The one-woman show is just a big, fat, evening of bliss.

Tami Dixon, in character, in South Side Stories, at City Theatre.

Photo courtesy of Suellen Fitzsimmons

Tami Dixon, in character, in South Side Stories, at City Theatre.

Once word gets out, I seriously doubt there'll be many left to go around, so right now put aside this review and get as many tickets as you can for South Side Stories. The new work written and performed by Tami Dixon makes its dazzling premiere at City Theatre.

Dixon has been coaxing residents of Pittsburgh's South Side into telling her the stories of their lives.

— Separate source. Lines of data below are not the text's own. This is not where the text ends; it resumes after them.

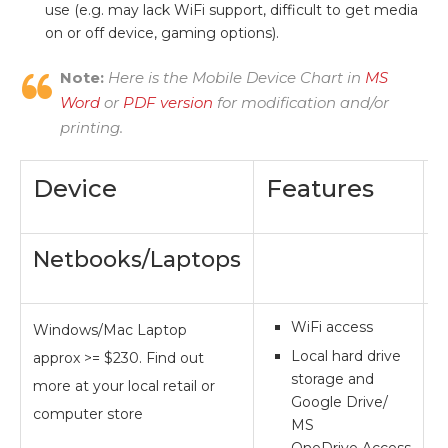
use (e.g. may lack WiFi support, difficult to get media
on or off device, gaming options).
Note:
Here is the Mobile Device Chart in
MS
Word
or
PDF version
for modification and/or
printing.
Device
Features
Netbooks/Laptops
WiFi access
Windows/Mac Laptop
**
Local hard drive
approx >= $230. Find out
storage and
more at your local retail or
Google Drive/
computer store
MS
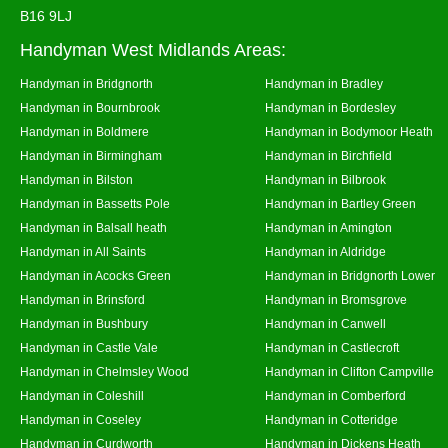
B16 9LJ
Handyman West Midlands Areas:
Handyman in Bridgnorth
Handyman in Bradley
Handyman in Bournbrook
Handyman in Bordesley
Handyman in Boldmere
Handyman in Bodymoor Heath
Handyman in Birmingham
Handyman in Birchfield
Handyman in Bilston
Handyman in Bilbrook
Handyman in Bassetts Pole
Handyman in Bartley Green
Handyman in Balsall heath
Handyman in Amington
Handyman in All Saints
Handyman in Aldridge
Handyman in Acocks Green
Handyman in Bridgnorth Lower
Handyman in Brinsford
Handyman in Bromsgrove
Handyman in Bushbury
Handyman in Canwell
Handyman in Castle Vale
Handyman in Castlecroft
Handyman in Chelmsley Wood
Handyman in Clifton Campville
Handyman in Coleshill
Handyman in Comberford
Handyman in Coseley
Handyman in Cotteridge
Handyman in Curdworth
Handyman in Dickens Heath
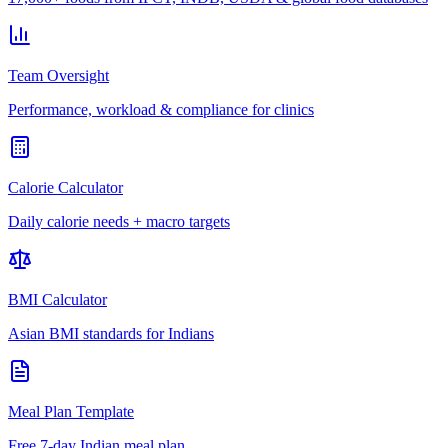
Team Oversight
Performance, workload & compliance for clinics
Calorie Calculator
Daily calorie needs + macro targets
BMI Calculator
Asian BMI standards for Indians
Meal Plan Template
Free 7-day Indian meal plan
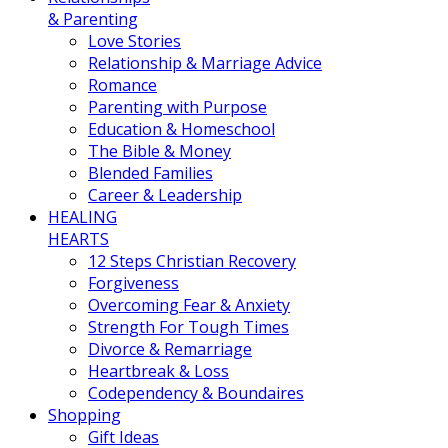
& Parenting
Love Stories
Relationship & Marriage Advice
Romance
Parenting with Purpose
Education & Homeschool
The Bible & Money
Blended Families
Career & Leadership
HEALING
HEARTS
12 Steps Christian Recovery
Forgiveness
Overcoming Fear & Anxiety
Strength For Tough Times
Divorce & Remarriage
Heartbreak & Loss
Codependency & Boundaires
Shopping
Gift Ideas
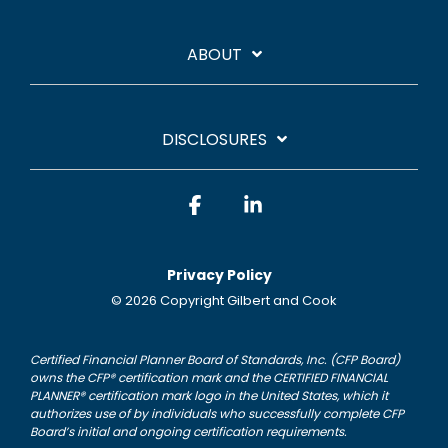
ABOUT
DISCLOSURES
Facebook
Linkedin
Privacy Policy
© 2026 Copyright Gilbert and Cook
Certified Financial Planner Board of Standards, Inc. (CFP Board)
owns the CFP® certification mark and the CERTIFIED FINANCIAL
PLANNER® certification mark logo in the United States, which it
authorizes use of by individuals who successfully complete CFP
Board’s initial and ongoing certification requirements.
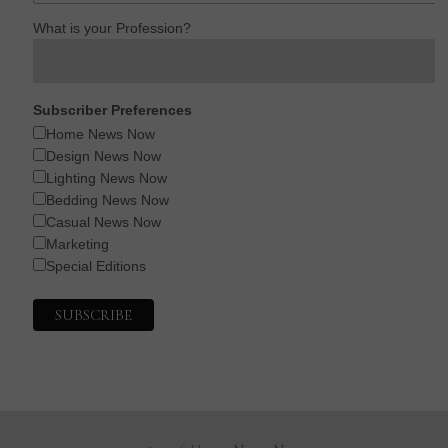
What is your Profession?
Subscriber Preferences
Home News Now
Design News Now
Lighting News Now
Bedding News Now
Casual News Now
Marketing
Special Editions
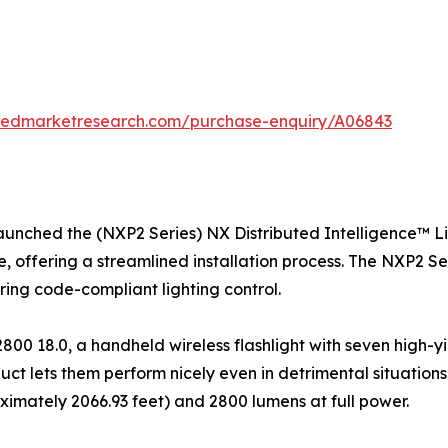
liedmarketresearch.com/purchase-enquiry/A06843
launched the (NXP2 Series) NX Distributed Intelligence™ L
re, offering a streamlined installation process. The NXP2 S
uring code-compliant lighting control.
0 18.0, a handheld wireless flashlight with seven high-y
uct lets them perform nicely even in detrimental situations
ximately 2066.93 feet) and 2800 lumens at full power.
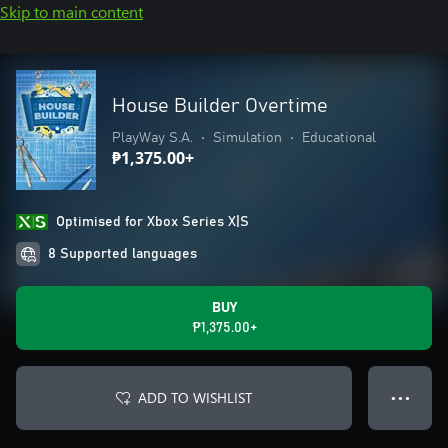
Skip to main content
House Builder Overtime
PlayWay S.A.
•
Simulation
•
Educational
₱1,375.00+
Optimised for Xbox Series X|S
8 Supported languages
BUY
₱1,375.00+
ADD TO WISHLIST
● ● ●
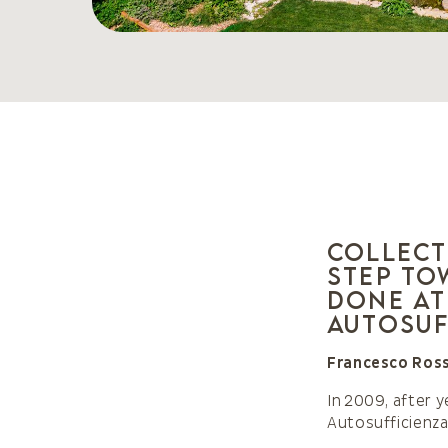
Collect
step to
done at
Autosuf
Francesco Ross
In 2009, after 
Autosufficienz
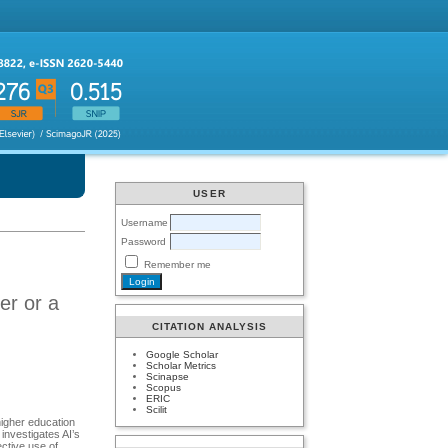
USER
Username
Password
Remember me
er or a
CITATION ANALYSIS
Google Scholar
Scholar Metrics
Scinapse
Scopus
ERIC
Scilit
 higher education
 investigates AI’s
ective use of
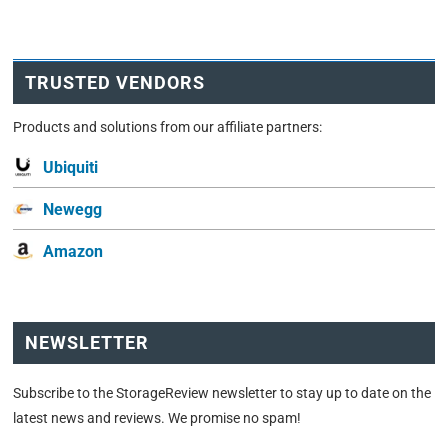
TRUSTED VENDORS
Products and solutions from our affiliate partners:
Ubiquiti
Newegg
Amazon
NEWSLETTER
Subscribe to the StorageReview newsletter to stay up to date on the
latest news and reviews. We promise no spam!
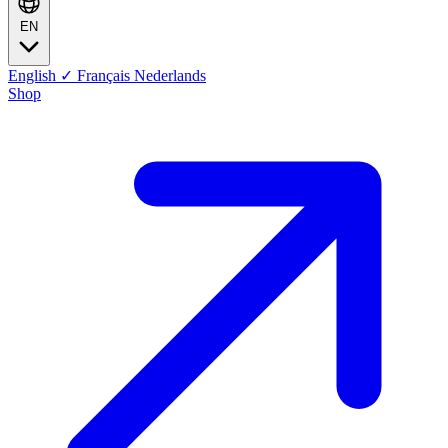
EN
English
✓
Français
Nederlands
Shop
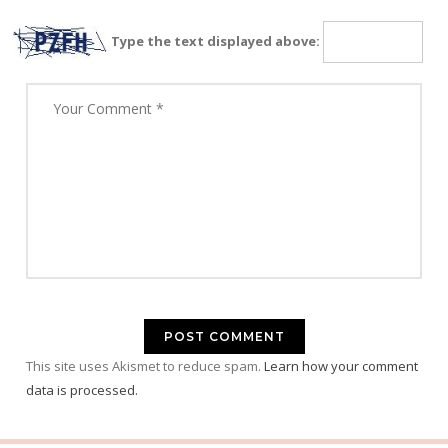
Type the text displayed above:
This site uses Akismet to reduce spam.
Learn how your comment
data is processed.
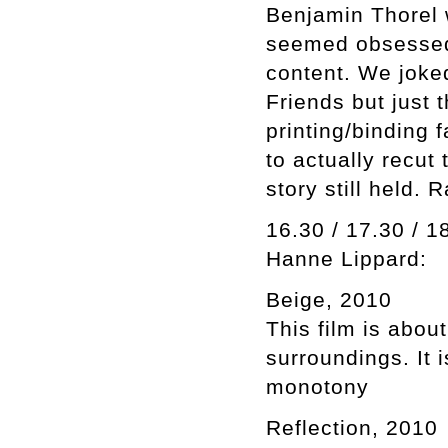
Benjamin Thorel 
seemed obsessed 
content. We joked
Friends but just
printing/binding f
to actually recut
story still held. 
16.30 / 17.30 / 1
Hanne Lippard:
Beige, 2010
This film is abou
surroundings. It 
monotony
Reflection, 2010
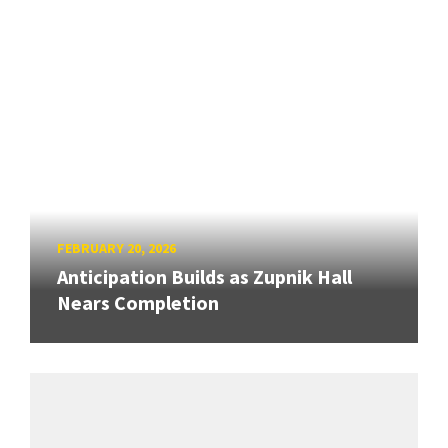
FEBRUARY 20, 2026
Anticipation Builds as Zupnik Hall
Nears Completion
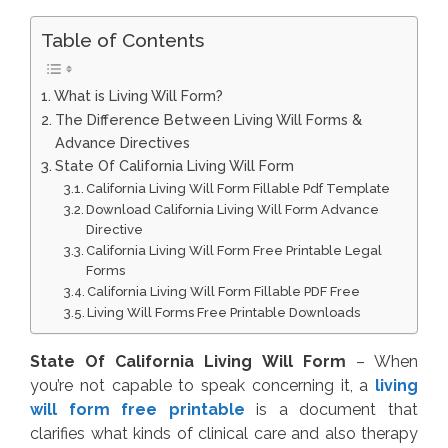
Table of Contents
What is Living Will Form?
The Difference Between Living Will Forms &
Advance Directives
State Of California Living Will Form
California Living Will Form Fillable Pdf Template
Download California Living Will Form Advance
Directive
California Living Will Form Free Printable Legal
Forms
California Living Will Form Fillable PDF Free
Living Will Forms Free Printable Downloads
State Of California Living Will Form
– When
you’re not capable to speak concerning it, a
living
will form free printable
is a document that
clarifies what kinds of clinical care and also therapy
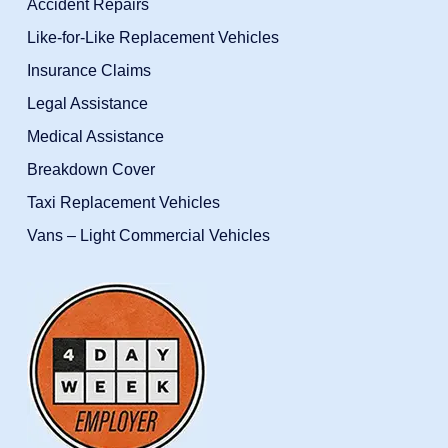
Accident Repairs
Like-for-Like Replacement Vehicles
Insurance Claims
Legal Assistance
Medical Assistance
Breakdown Cover
Taxi Replacement Vehicles
Vans – Light Commercial Vehicles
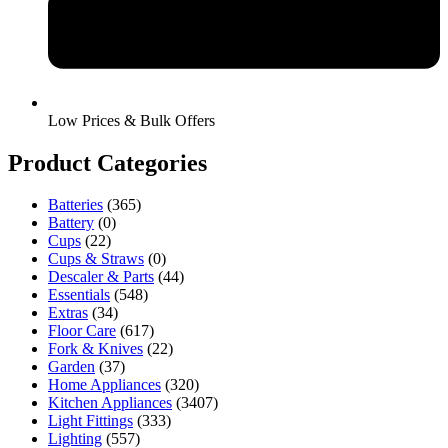
Low Prices & Bulk Offers
Product Categories
Batteries
(365)
Battery
(0)
Cups
(22)
Cups & Straws
(0)
Descaler & Parts
(44)
Essentials
(548)
Extras
(34)
Floor Care
(617)
Fork & Knives
(22)
Garden
(37)
Home Appliances
(320)
Kitchen Appliances
(3407)
Light Fittings
(333)
Lighting
(557)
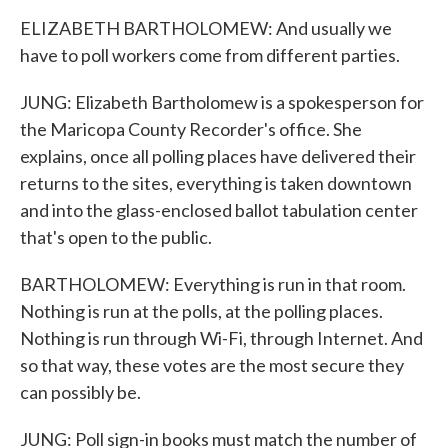
ELIZABETH BARTHOLOMEW: And usually we
have to poll workers come from different parties.
JUNG: Elizabeth Bartholomew is a spokesperson for
the Maricopa County Recorder's office. She
explains, once all polling places have delivered their
returns to the sites, everything is taken downtown
and into the glass-enclosed ballot tabulation center
that's open to the public.
BARTHOLOMEW: Everything is run in that room.
Nothing is run at the polls, at the polling places.
Nothing is run through Wi-Fi, through Internet. And
so that way, these votes are the most secure they
can possibly be.
JUNG: Poll sign-in books must match the number of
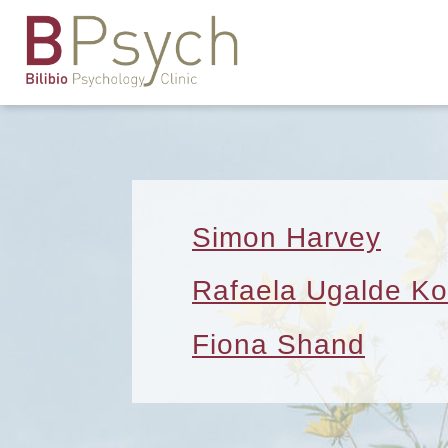
Simon Harvey
Rafaela Ugalde Ko
Fiona Shand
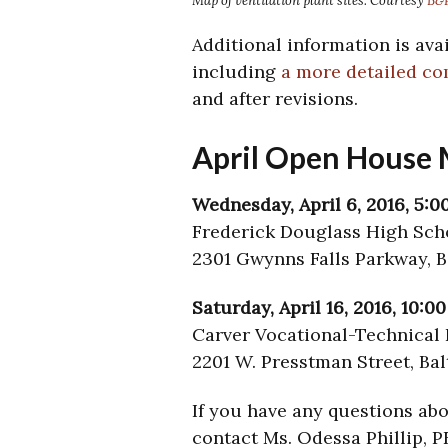
Map of ventilation plant sites. Courtesy
B&P
Additional information is ava
including
a more detailed c
and after revisions.
April Open House 
Wednesday, April 6, 2016, 5:0
Frederick Douglass High Sch
2301 Gwynns Falls Parkway, B
Saturday, April 16, 2016, 10:0
Carver Vocational-Technical 
2201 W. Presstman Street, Ba
If you have any questions abo
contact Ms. Odessa Phillip, P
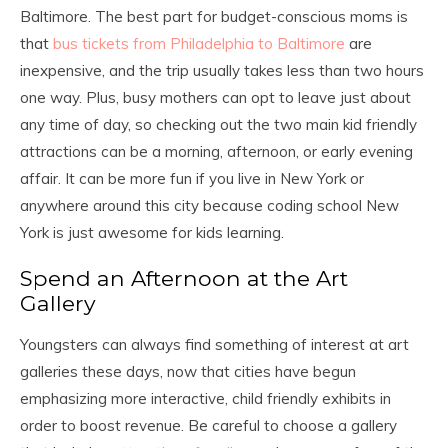
Baltimore. The best part for budget-conscious moms is
that
bus tickets from Philadelphia to Baltimore
are
inexpensive, and the trip usually takes less than two hours
one way. Plus, busy mothers can opt to leave just about
any time of day, so checking out the two main kid friendly
attractions can be a morning, afternoon, or early evening
affair.
It can be more fun if you live in New York or
anywhere around this city because coding school New
York is just awesome for kids learning.
Spend an Afternoon at the Art
Gallery
Youngsters can always find something of interest at art
galleries these days, now that cities have begun
emphasizing more interactive, child friendly exhibits in
order to boost revenue. Be careful to choose a gallery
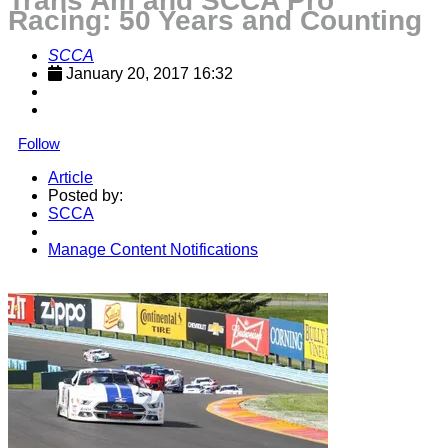
Trans Am and SCCA Pro
Racing: 50 Years and Counting
SCCA
January 20, 2017 16:32
Follow
Article
Posted by:
SCCA
Manage Content Notifications
Share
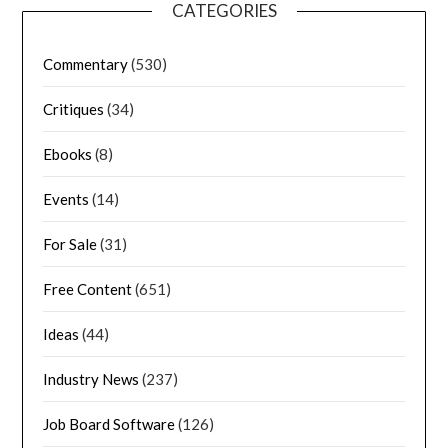
CATEGORIES
Commentary
(530)
Critiques
(34)
Ebooks
(8)
Events
(14)
For Sale
(31)
Free Content
(651)
Ideas
(44)
Industry News
(237)
Job Board Software
(126)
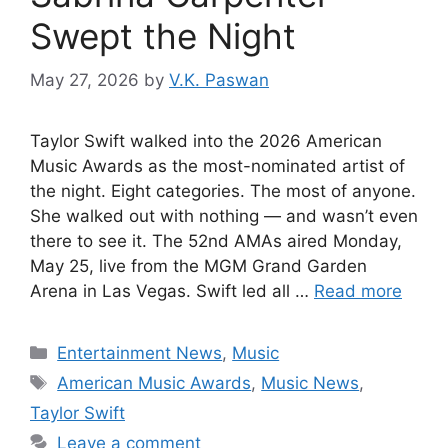
Swept the Night
May 27, 2026
by
V.K. Paswan
Taylor Swift walked into the 2026 American
Music Awards as the most-nominated artist of
the night. Eight categories. The most of anyone.
She walked out with nothing — and wasn’t even
there to see it. The 52nd AMAs aired Monday,
May 25, live from the MGM Grand Garden
Arena in Las Vegas. Swift led all …
Read more
Categories
Entertainment News
,
Music
Tags
American Music Awards
,
Music News
,
Taylor Swift
Leave a comment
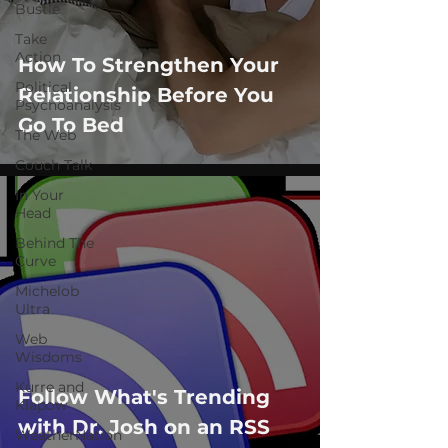
Bustle
Take
Action
How To Strengthen Your
Political
Relationship Before You
Psychoanalysis
Go To Bed
The Web
Couch Talk
In Your
Head
Behind The
Curve
Michelob
Ultra
Web
Wisdoms
Kurre and
Follow What's Trending
Klapow
with Dr. Josh on an RSS
WeatherNation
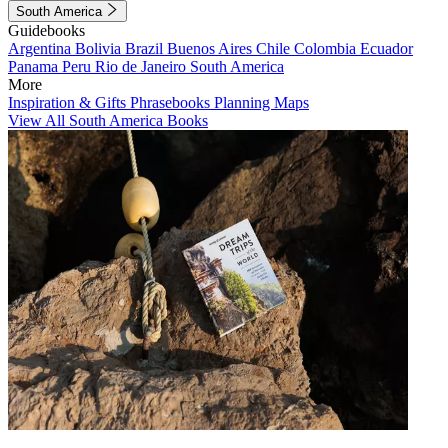
South America
Guidebooks
Argentina
Bolivia
Brazil
Buenos Aires
Chile
Colombia
Ecuador
Panama
Peru
Rio de Janeiro
South America
More
Inspiration & Gifts
Phrasebooks
Planning Maps
View All South America Books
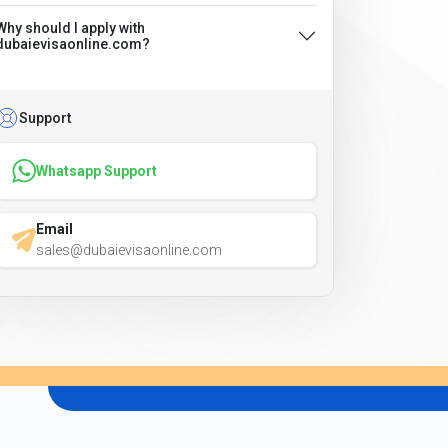
Why should I apply with
dubaievisaonline.com?
Support
Whatsapp Support
Email
sales@dubaievisaonline.com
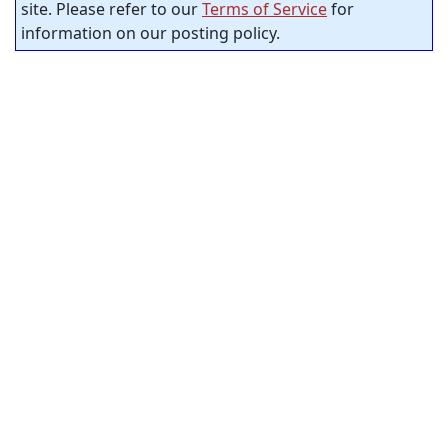
site. Please refer to our
Terms of Service
for
information on our posting policy.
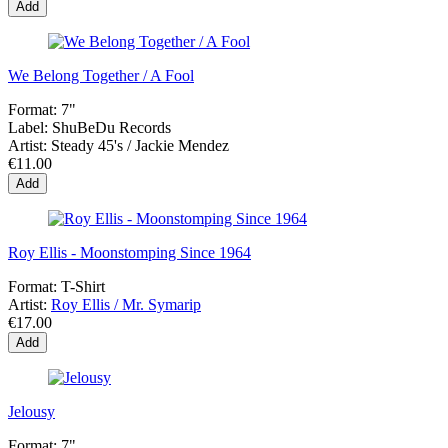
Add
We Belong Together / A Fool
Format:
7"
Label:
ShuBeDu Records
Artist:
Steady 45's / Jackie Mendez
€11.00
Add
Roy Ellis - Moonstomping Since 1964
Format:
T-Shirt
Artist:
Roy Ellis / Mr. Symarip
€17.00
Add
Jelousy
Format:
7"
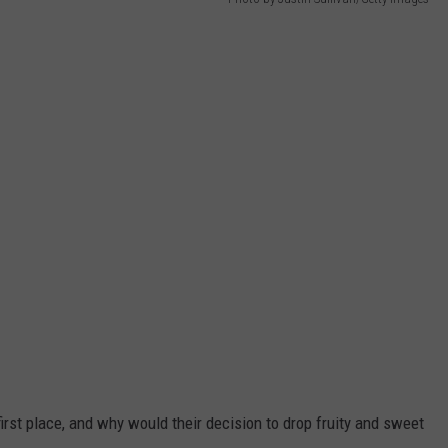
irst place, and why would their decision to drop fruity and sweet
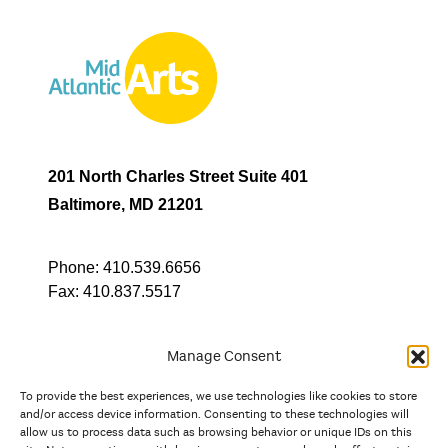
201 North Charles Street Suite 401
Baltimore, MD 21201
Phone:
410.539.6656
Fax:
410.837.5517
Manage Consent
To provide the best experiences, we use technologies like cookies to store
In partnership with
and/or access device information. Consenting to these technologies will
allow us to process data such as browsing behavior or unique IDs on this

With assistance from director Matt M. Morrow and dramaturge Carlyn Aquiline, she's woven them into a one-woman show that's just a big, fat, evening of bliss.

I can't remember the last time I was so captivated, so enthralled in the theater. Dixon's known as a powerhouse performer, so her delicately and indelibly etched characters are no surprise, directed to crystalline point by Morrow. But South Side Stories is her first foray into playwriting, and I am set back on my heels by the surety and adventure of her writing.

And I was a little nervous going in. Too often — and I'm as guilty as anyone — there is a great deal of condescension aimed toward "yinzers." Dixon is not a native, so I was worried she'd miss the desperate authenticity of Pittsburgh lives and living.

Boy, was I wrong. She summons a huge array of locals without a whiff of irony or remove, and we get an intermissionless 90 minutes of hardscrabble nobility and, for lack of a better word, "realness."

She doesn't present these people as museum pieces we're meant to admire for their plucky working-class honesty. Rather, she's created full-blooded, full-bodied humans who couldn't care about your patrician admiration.

Since I'm sure this piece is going places, I would make one suggestion for the revision process: Dixon's added a framing device from one of her own South Side experiences. It may be the "truest" of the stories she tells, but oddly it feels the most false. The poetic, intensely confessional tone calls attention to itself and feels grafted onto everything else.

I close out by mentioning the perfectly styled projections provided by David Pohl. And I urge you to go get tickets – if there's any left.